Penelitian tersebut juga menemukan tidak adanya perbedaan dalam tekanan darah, denyut jantung, kadar trigliserida, kadar gula darah maupun kadar insulin di antara dua kelompok diet tersebut.
Diet dengan puasa alternatif seperti diet "5: 2", yang mensyaratkan puasa dua hari dalam seminggu dan makan secara normal di lima hari lainnya, meningkat popularitasnya dalam beberapa tahun terakhir. Beberapa penelitian sebelumnya menunjukkan bahwa diet dengan puasa alternatif mampu menurunkan berat badan secara signifikan, dan lebih mudah dilakukan daripada diet tradisional. Akan tetapi, penelitian ini cenderung dilakukan dalam skala kecil dan berjangka waktu pendek. Studi terbaru ini merupakan salah satu eksperimen terlama yang pernah dilakukan untuk melihat efek dari puasa alternatif.

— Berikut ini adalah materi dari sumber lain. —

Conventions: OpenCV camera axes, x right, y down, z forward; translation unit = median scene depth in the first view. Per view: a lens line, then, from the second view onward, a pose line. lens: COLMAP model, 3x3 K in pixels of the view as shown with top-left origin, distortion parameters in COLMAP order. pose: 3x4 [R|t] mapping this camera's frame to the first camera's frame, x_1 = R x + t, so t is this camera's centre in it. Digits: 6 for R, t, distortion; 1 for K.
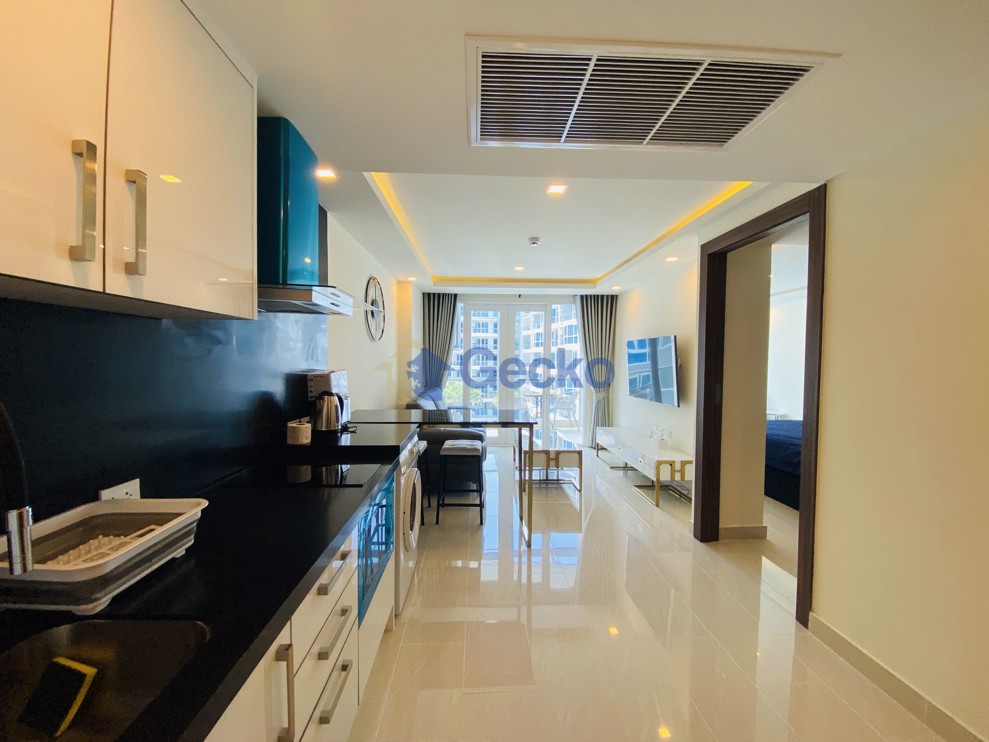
lens RADIAL K [[401.7, 0, 487.0], [0, 401.7, 369.6], [0, 0, 1]] dist [0.014307, -0.018361]
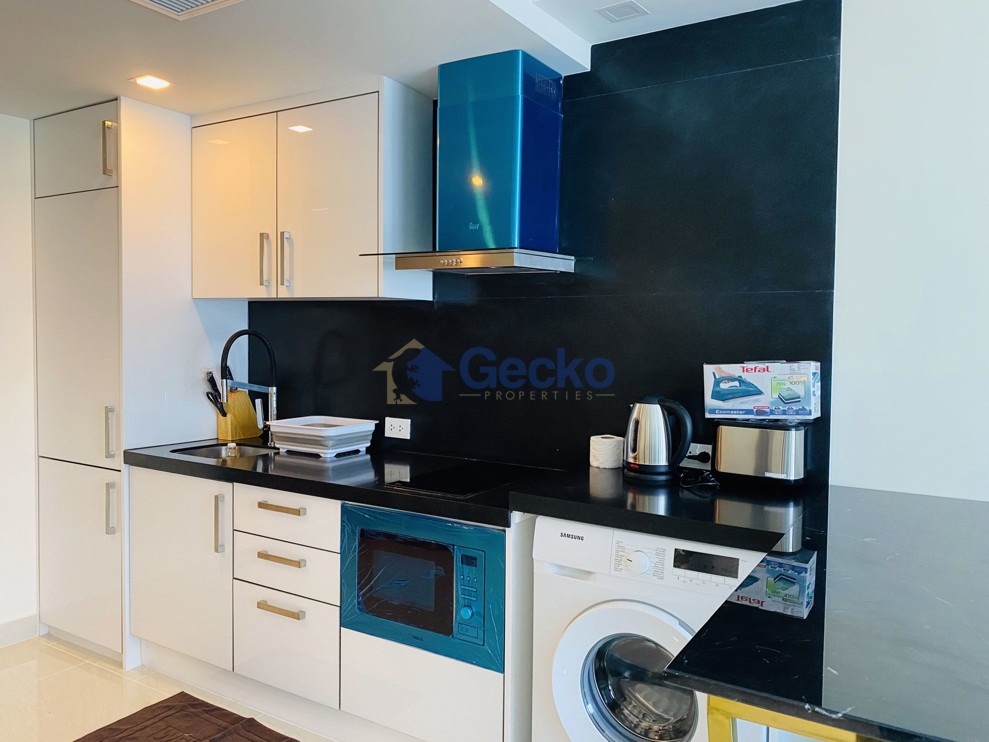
lens RADIAL K [[757.5, 0, 493.3], [0, 757.5, 358.7], [0, 0, 1]] dist [0.040993, -0.004232]
pose [[-0.558940, 0.018825, -0.828994, 0.308247], [-0.039422, 0.998009, 0.049243, -0.019340], [0.828270, 0.060205, -0.557085, 0.770706]]
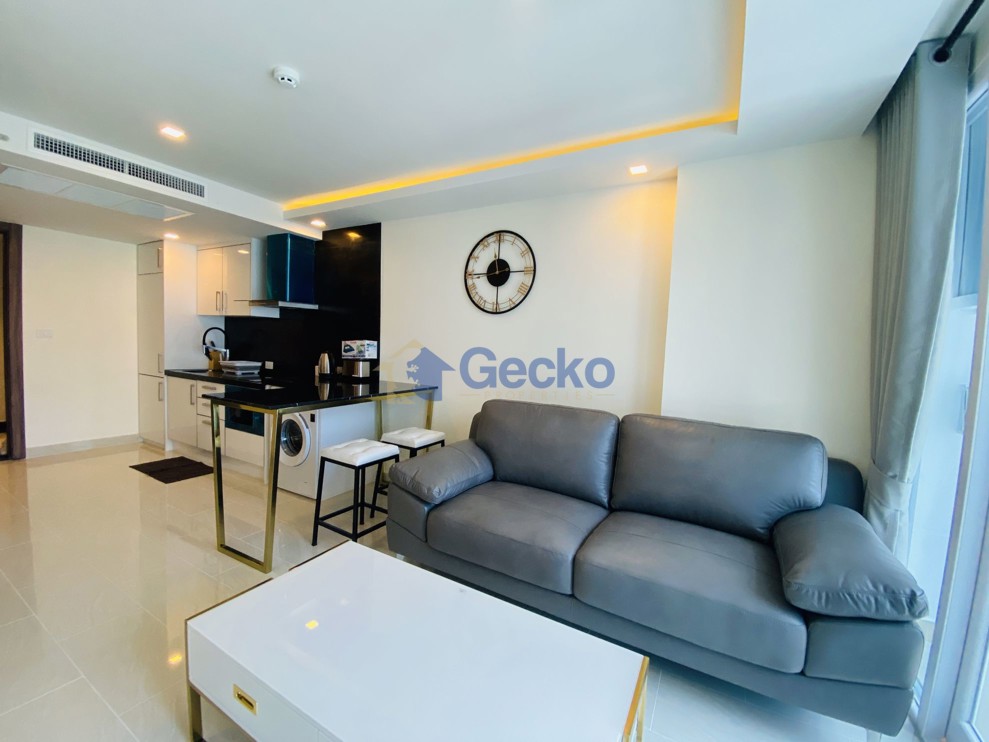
lens RADIAL K [[401.7, 0, 487.0], [0, 401.7, 369.6], [0, 0, 1]] dist [0.014307, -0.018361]
pose [[-0.508537, 0.023504, -0.860719, 0.372751], [-0.072876, 0.994866, 0.070224, -0.016647], [0.857951, 0.098437, -0.504213, 1.322469]]
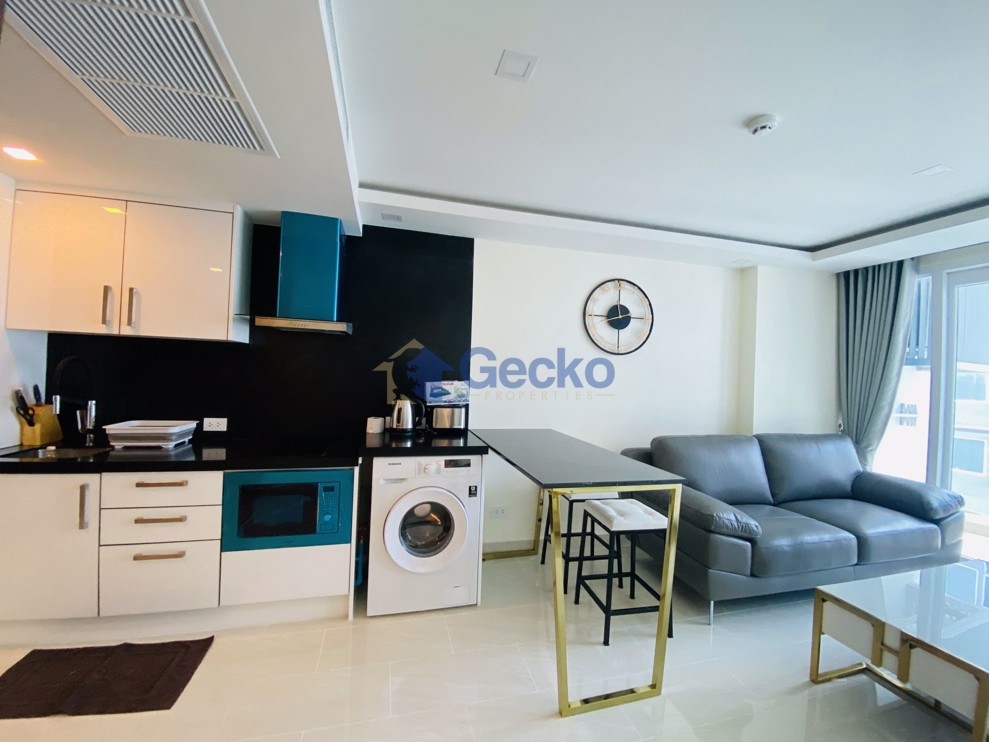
lens RADIAL K [[401.7, 0, 487.0], [0, 401.7, 369.6], [0, 0, 1]] dist [0.014307, -0.018361]
pose [[0.226293, -0.011688, -0.973989, 0.434586], [-0.061003, 0.997795, -0.026147, -0.003141], [0.972147, 0.065333, 0.225081, 0.538443]]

Meskipun demikian, beberapa penderita obesitas mungkin lebih memilih diet dengan puasa alternatif ini daripada diet tradisional yang membatasi kalori setiap hari. Studi selanjutnya mungkin dapat mengungkap hal-hal yang membuat puasa alternatif lebih dapat ditolerir bagi beberapa orang daripada kelompok lainnya, misalnya: beberapa orang mungkin merasa lebih mudah berpuasa dalam jangka waktu yang lebih lama dibandingkan orang lain.
Penting juga untuk dicatat bahwa penelitian ini melibatkan penderita obesitas yang metabolismenya sehat, artinya: mereka tidak memiliki faktor risiko penyakit jantung atau diabetes. Masih belum jelas apakah temuan tersebut akan sama hasilnya pada kelompok orang yang memiliki pebedaan sistem metabolisme, demikian diungkapkan seorang peneliti.